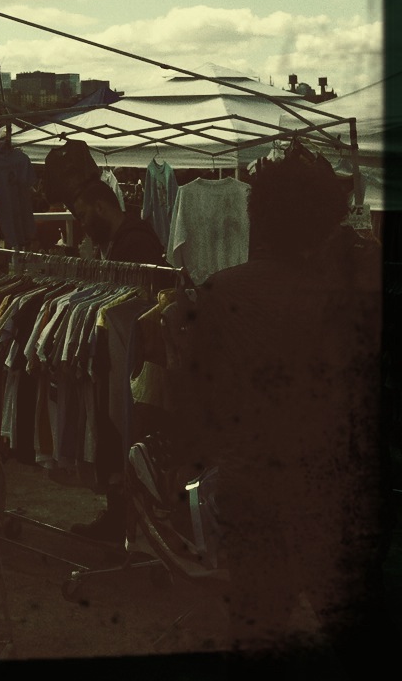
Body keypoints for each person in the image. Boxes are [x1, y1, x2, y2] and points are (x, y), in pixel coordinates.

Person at [180, 149, 380, 653]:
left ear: (260, 215)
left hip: (251, 484)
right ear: (328, 218)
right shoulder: (353, 293)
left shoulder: (220, 292)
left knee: (257, 623)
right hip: (332, 487)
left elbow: (200, 402)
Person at [65, 178, 167, 543]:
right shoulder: (125, 239)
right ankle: (119, 516)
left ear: (101, 207)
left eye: (83, 216)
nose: (82, 225)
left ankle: (125, 520)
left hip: (134, 356)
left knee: (126, 428)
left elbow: (133, 305)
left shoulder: (134, 242)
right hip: (128, 351)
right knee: (119, 428)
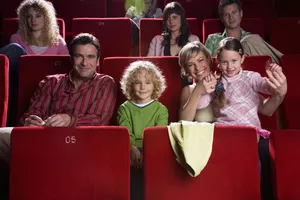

(YOUR INSTRUCTIONS)
What lines in the entries contain "right"? Report each one by copying it.

(ANSWER TO THIS PROBLEM)
right ear: (328, 218)
right shoulder: (353, 293)
right hip: (332, 487)
right shoulder: (125, 239)
right ankle: (119, 516)
right hip: (128, 351)
right knee: (119, 428)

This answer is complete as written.